Glade's earlier rest in the forest in the pen similarly came to an end after little more than half a moon. The black warriors had gathered enough captives and there was now little space left in the pen to accommodate them. Their huddled bodies pressed against each other: the conjoined sweat yet further worsening their distress.
It was the time in the morning when the black warriors normally gathered together to set off, whooping and laughing, on their excursions into the dark forest to inflict more misery on Glade's tribe. Today there was no such gathering. The prisoners were dragged out of the pen, shackled together by cord, and then led on a procession which was at first a blessed relief from their confinement and soon became an ordeal of many days' march through the forest.
"I believed the world was one enormous forest," Glade told Ivory as they trudged across the mammoth steppes and carried what they had foraged in their deerskin bags. "I didn't know that further to the North there are massive cliffs of ice and plains of mammoth. I didn't know that there was a world that held oceans, deserts, mountains or caves. All I knew was forest. And not one person from my tribe knew otherwise. So it came as a complete shock to us when several days later we walked out the forest."
"Is the forest so very big?"
"As big as the mammoth steppes," said Glade. "It was so big that our roving never took us to the forest edge. A new fear gripped us when we realised that the approaching break in the forest didn't herald a river or a clearing, but was in fact the very end of our world. And when we emerged, blinking and trembling, into a world where there was no tree above our heads and ahead of us was open tree-spotted savannah, we believed that we had entered another world altogether. I was not alone in wishing every day for the rest of our journey that we should return to the comfort of the forest that sheltered us from the cruel sun. But alas that was not to be."

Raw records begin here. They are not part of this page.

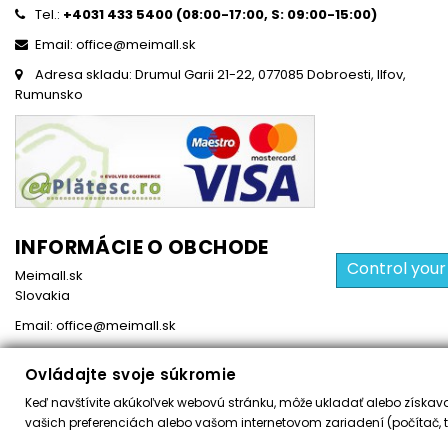
Tel.:
+4031 433 5400 (
08:00-17:00, S: 09:00-15:0
0)
Email: office@meimall.sk
Adresa skladu: Drumul Garii 21-22, 077085 Dobroesti, Ilfov,
Rumunsko
INFORMÁCIE O OBCHODE
Control your
Meimall.sk
Slovakia
Email:
office@meimall.sk
Ovládajte svoje súkromie
Keď navštívite akúkoľvek webovú stránku, môže ukladať alebo získavať
Všetky práva vyhradené ©
2026
MeiMall.sk
vašich preferenciách alebo vašom internetovom zariadení (počítač, t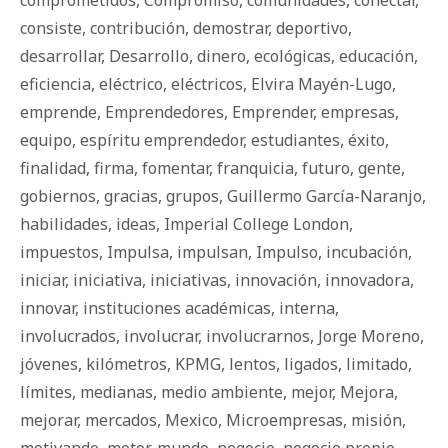
comprometidos
,
Compromiso
,
comunidades
,
conectar
,
consiste
,
contribución
,
demostrar
,
deportivo
,
desarrollar
,
Desarrollo
,
dinero
,
ecológicas
,
educación
,
eficiencia
,
eléctrico
,
eléctricos
,
Elvira Mayén-Lugo
,
emprende
,
Emprendedores
,
Emprender
,
empresas
,
equipo
,
espíritu emprendedor
,
estudiantes
,
éxito
,
finalidad
,
firma
,
fomentar
,
franquicia
,
futuro
,
gente
,
gobiernos
,
gracias
,
grupos
,
Guillermo García-Naranjo
,
habilidades
,
ideas
,
Imperial College London
,
impuestos
,
Impulsa
,
impulsan
,
Impulso
,
incubación
,
iniciar
,
iniciativa
,
iniciativas
,
innovación
,
innovadora
,
innovar
,
instituciones académicas
,
interna
,
involucrados
,
involucrar
,
involucrarnos
,
Jorge Moreno
,
jóvenes
,
kilómetros
,
KPMG
,
lentos
,
ligados
,
limitado
,
límites
,
medianas
,
medio ambiente
,
mejor
,
Mejora
,
mejorar
,
mercados
,
Mexico
,
Microempresas
,
misión
,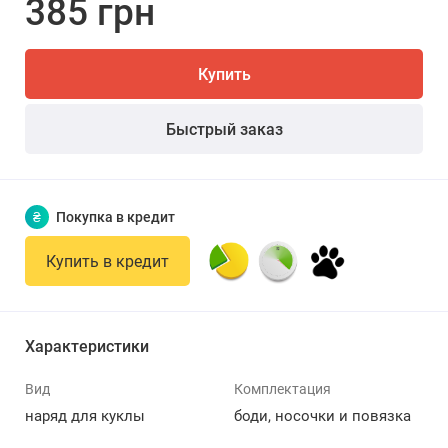
385 грн
Купить
Быстрый заказ
₴
Покупка в кредит
Купить в кредит
Характеристики
Вид
Комплектация
наряд для куклы
боди, носочки и повязка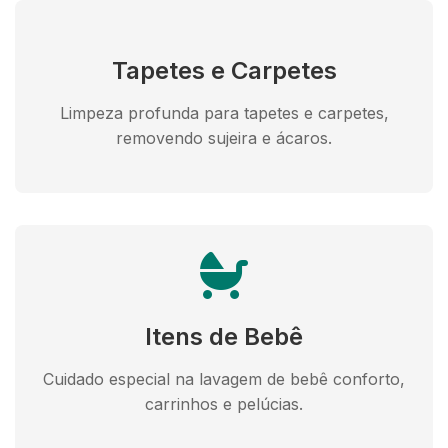
Tapetes e Carpetes
Limpeza profunda para tapetes e carpetes,
removendo sujeira e ácaros.
Itens de Bebê
Cuidado especial na lavagem de bebê conforto,
carrinhos e pelúcias.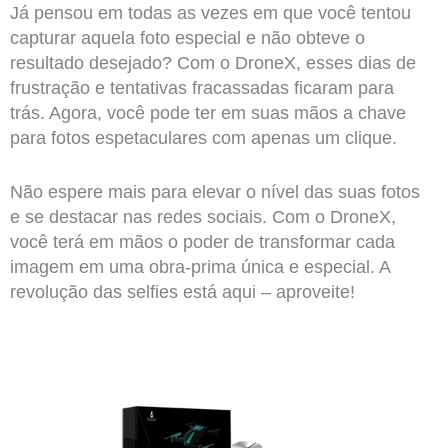
Já pensou em todas as vezes em que você tentou
capturar aquela foto especial e não obteve o
resultado desejado? Com o DroneX, esses dias de
frustração e tentativas fracassadas ficaram para
trás. Agora, você pode ter em suas mãos a chave
para fotos espetaculares com apenas um clique.
Não espere mais para elevar o nível das suas fotos
e se destacar nas redes sociais. Com o DroneX,
você terá em mãos o poder de transformar cada
imagem em uma obra-prima única e especial. A
revolução das selfies está aqui – aproveite!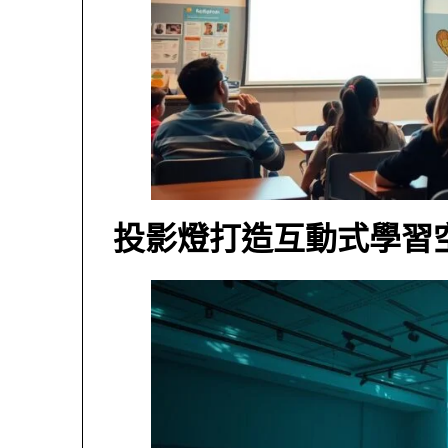
投影燈打造互動式學習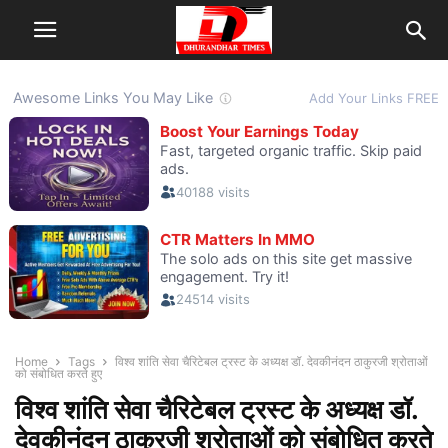
Home
Tags
विश्व शांति सेवा चैरिटेबल ट्रस्ट के अध्यक्ष डॉ. देवकीनंदन ठाकुरजी श्रोताओं
को संबोधित करते हुए
विश्व शांति सेवा चैरिटेबल ट्रस्ट के अध्यक्ष डॉ.
देवकीनंदन ठाकुरजी श्रोताओं को संबोधित करते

The sunlight that shone on them was more intense than Glade thought light could ever be. She blinked and stumbled in the blinding glare that was reflected off the yellow and orange grassland. The sky above was a huge expanse of blue, not broken at all by a canopy of leaves. Ahead was nothing but a vast intimidating expanse of space. Glade was not alone in her tears and sorrow at being plunged into this terrifying ocean of openness.
"Did you ever return to the forest?" asked Ivory.
Glade sighed long and deep.
"I didn't know it then, nor could I really comprehend it, but I was never ever to return home again."